Der Gutachter schließt also von Erkrankung auf Arbeitsunfähigkeit, setzt Erkrankung und Arbeitsunfähigkeit ("bedingt damit ...") gleich. Er fügt hinzu, dass eine Verdachtsdiagnose ab 12.10.2005 bestand - also nach dem Stichtag 30.09.2005. Dass der Beschäftigte ohne diese erst später eingeholte Diagnose arbeitsunfähig gewesen ist, lässt sich auch hieraus nicht erkennen.

e. Die Kammer kann auch nicht unterstellen, dass der Beschäftigte D... ohne das Vorliegen der orthopädischen Erkrankung schon vor dem 30.09. oder wenigstens vor dem 17.09.2005 das Krankenhaus zur Erstellung einer Diagnose in Bezug auf die Lebererkrankung aufgesucht und aus diesem Grund schon vor den genannten Zeitpunkten arbeitsunfähig gewesen wäre. Die Klägerin hat eine solche Tatsache weder behauptet noch unter Beweis gestellt.
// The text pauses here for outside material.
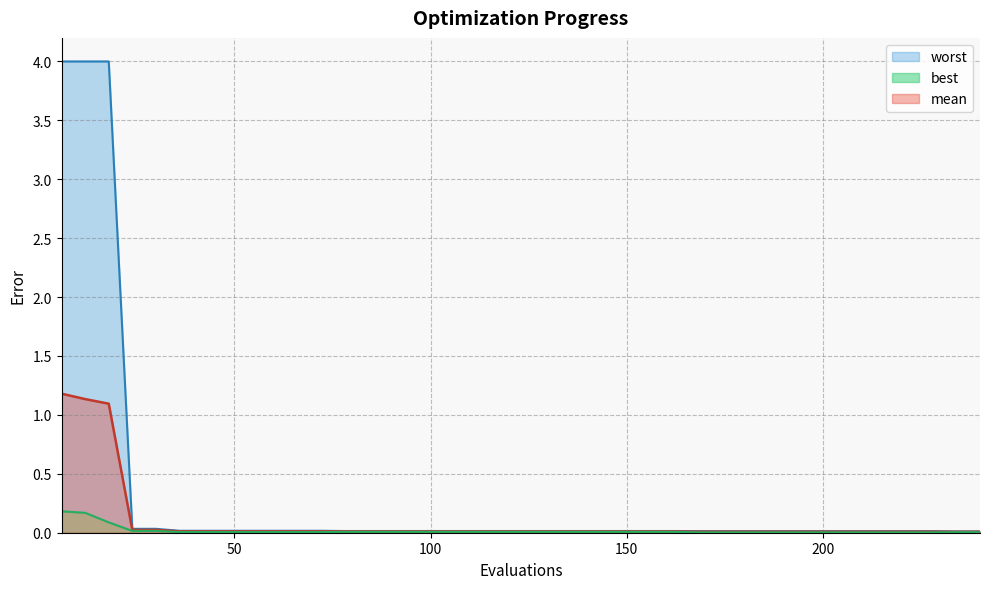

What is the difference between the maximum and minimum values in the mean series?

1.2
3. Entgegen der Ansicht der Klägerin genügt es für die Unterbrechung zwischen der orthopädischen und der auf der Lebererkrankung beruhenden Arbeitsunfähigkeit, dass der Beschäftigte D... am 17.10.2005 vor dem Krankenhausaufenthalt, den er zu Diagnosezwecken angetreten hat, arbeitsfähig gewesen ist. Der Umstand, dass er tatsächlich am 17.10.2005 keine Arbeitsleistungen erbracht hat, steht dem nicht entgegen (BAG vom 02.12.1981, 5 AZR 89/90, zitiert nach juris; Feichtinger/Malkmus, EFZG, § 3 Rn. 217 ff.; Treber, EFZG, 2. Aufl. 2007, § 3 Rn. 144).
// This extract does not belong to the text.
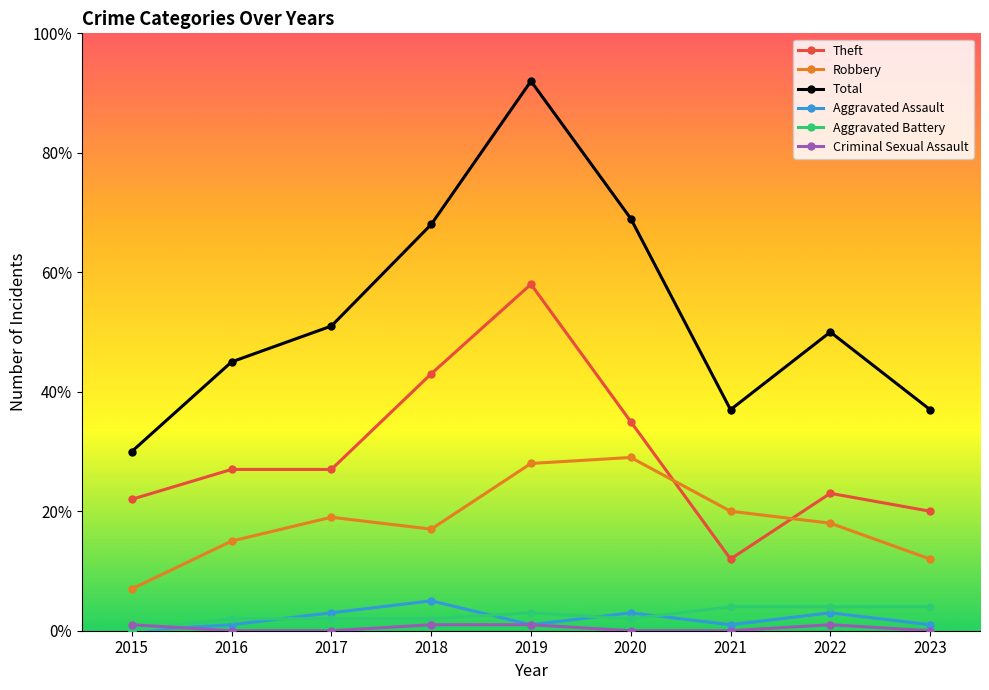

How many categories are shown in the chart?

9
4. Die Klägerin hat nach alldem den Beweis dafür, dass der Beschäftigte D... wegen der erst am 17.10.2005 festgestellten Lebererkrankung schon vor diesem Zeitpunkt arbeitsunfähig gewesen ist bzw. ohne die orthopädische Erkrankung arbeitsunfähig gewesen wäre, nicht erbracht. Dies geht zu ihren Lasten, weil sie für die Anspruchsvoraussetzungen, die § 13 Abs. 2 TVÜ-VKA normiert, darlegungs- und beweispflichtig ist.

5. Die Klägerin, auch Berufungsklägerin, hat die Kosten ihres erfolglosen Rechtsmittels zu tragen (§§ 64 Abs. 6 ArbGG, 97 Abs. 1 ZPO).

6. Für die Zulassung der Revision besteht kein gesetzlich begründeter Anlass.